■ **Aim of the exercise**
Return all of the data exactly, with nothing left out but the pictures.

■ **Data excerpt**

-*-*-

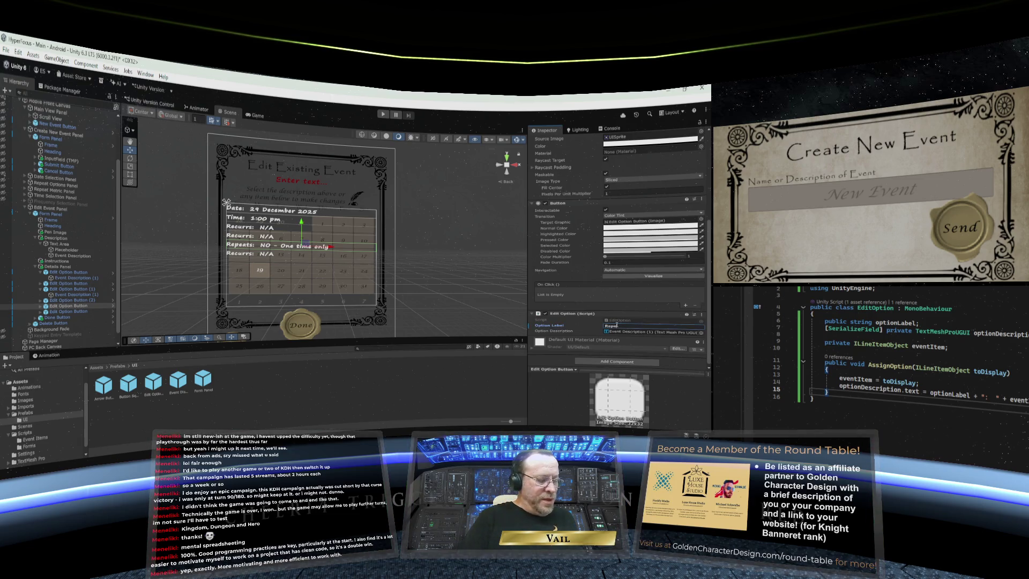
Label another button 'Repeats', check one more, and collapse two Edit Option Button rows
click(80, 311)
click(627, 325)
text(Recurs)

-*-*-

■ **Finished exercise**
Label another button 'Repeats', check one more, and collapse two Edit Option Button rows
click(80, 311)
click(627, 325)
text(Recurs)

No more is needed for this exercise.